Pretendo com esta problematização revalidar a ideia de que a essência é a pedagogia, sendo que a tecnologia é apenas um meio para a alcançar.

 

Os metaversos na educação


Imagem gerada por IA no Canva

“Vislumbra-se a possibilidade de o metaverso vir a ser a nova geração das redes sociais. Mas esse retorno veio acompanhado de desinformações, confusões conceituais e falsas promessas” (Tori, 2023, p.53).

Independentente da minha exposição no ponto anterior, não podia estar mais de acordo com Romero Tori. Os metaversos apresentam grande potencial a nível educacional, podendo fomentar aprendizagens de alto impacto, através da imersão, do envolvimento e da interatividade. As vertentes da Construção e da Ludicidade apresentadas por Tori (2023) facilitam o envolvimento dos alunos na construção ativa e modificação do ambiente, incorporando estratégias de gamificação, promovendo o desenvolvimento de competências essenciais.

Reitera-se a questão da intencionalidade pedagógica e da metodologia que se pretende aplicar e da adequabilidade destes meios ao propósito.
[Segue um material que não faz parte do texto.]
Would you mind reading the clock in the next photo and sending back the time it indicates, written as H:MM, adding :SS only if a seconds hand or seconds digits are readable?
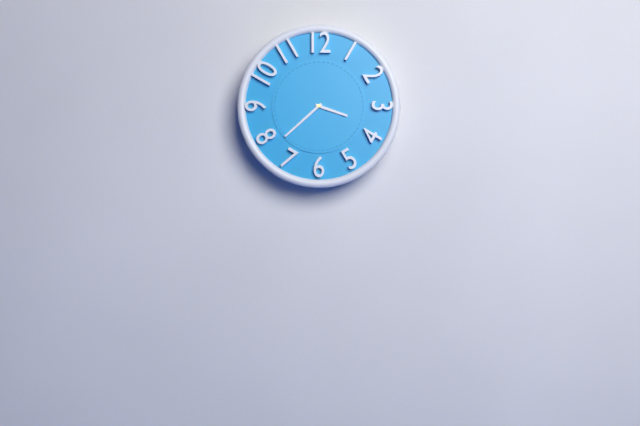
3:38
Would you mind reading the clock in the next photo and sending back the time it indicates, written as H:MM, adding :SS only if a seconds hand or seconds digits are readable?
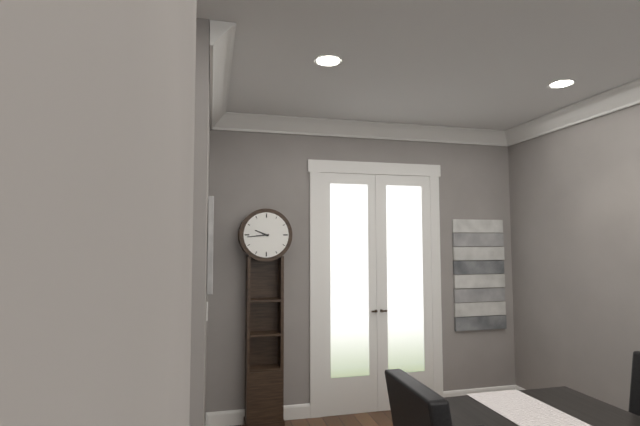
9:44
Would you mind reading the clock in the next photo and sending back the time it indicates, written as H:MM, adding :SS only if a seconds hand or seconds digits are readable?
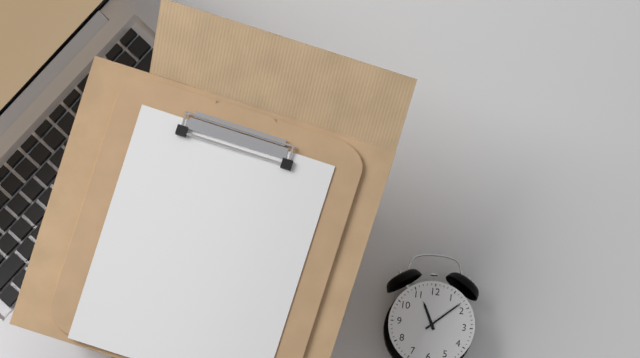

Os metaversos poderão ser particularmente pertinentes em simulações de situações de alto risco, onde a experiência direta é difícil, cara, perigosa ou eticamente limitada.
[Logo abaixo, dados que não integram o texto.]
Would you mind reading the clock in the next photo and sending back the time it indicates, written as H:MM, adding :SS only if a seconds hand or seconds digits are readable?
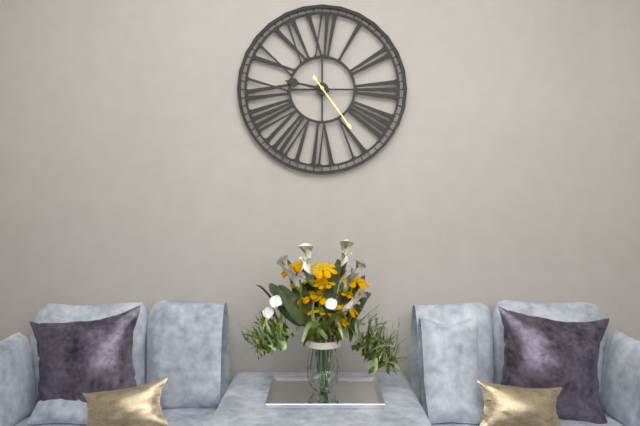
9:24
 No âmbito do ensino regular e alinhado com a minha perceção de professora de línguas de 3º ciclo e secundário, considero que o Artsteps e o Spatial são ambientes imersivos pertinentes, e de fácil acesso, para o desenvolvimento de trabalho colaborativo. A nível da aprendizagem das línguas estrangeiras, a abordagem da imersão linguística e cultural por meio de jogos e de role-play facilitam aprendizagens imersivas e autênticas em contextos reais (Kukulska-Hulme et al., 2024).
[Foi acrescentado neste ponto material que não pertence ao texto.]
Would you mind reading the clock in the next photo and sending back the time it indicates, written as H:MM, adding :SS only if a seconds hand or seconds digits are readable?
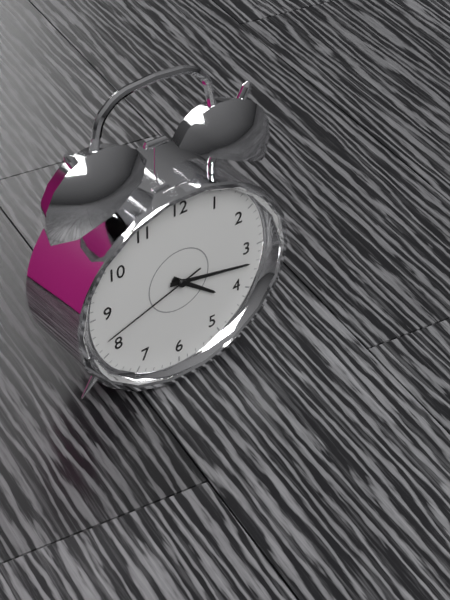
4:17:42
 Em suma, importa reforçar o que já foi amplamente referenciado. É fundamental mantermo-nos a par da evolução tecnológica. Não obstante, não deveremos perder uma visão crítica que só poderá ser assegurada pelo filtro humano. Em termos educacionais as tecnologias deverão servir sempre um propósito pedagógico. Deverá ser assegurada a formação adequada aos professores, terão de ser garantidos recursos e condições de acessibilidade, assim como asseguradas questões éticas e de privacidade.  Há ainda um longo caminho a percorrer, carecendo de investigação científica mais aprofundada.

 

Castells, M. (1999). A era da informação: Economia, sociedade e cultura: Vol. I. A sociedade em rede (2ªed.). Paz e Terra

Kukulska-Hulme, A., Wise, A. F., Coughlan, T., Biswas, G., Bossu, C., Burriss, S. K., Charitonos, K., Crossley, S. A., Enyedy, N., Ferguson, R., FitzGerald, E., Gaved, M., Herodotou, C., Hundley, M., McTamaney, C., Molvig, O., Pendergrass, E., Ramey, L., Sargent, J., ... Whitelock, D. (2024). Innovating Pedagogy 2024: Open University Innovation Report 12. The Open University. https://oro.open.ac.uk/99053/

Morgado, L. (2022). Ambientes de Aprendizagem Imersivos. Video Journal of Social and Human Research, 1(2), 102-116. https://doi.org/10.18817/ vjshr.v1i2.32

Schlemmer, E., Di Felice, M., & Accoto, C. (2023). Depois da inteligência artificialCadernos IHU Ideias, 21(348). Instituto Humanitas Unisinos.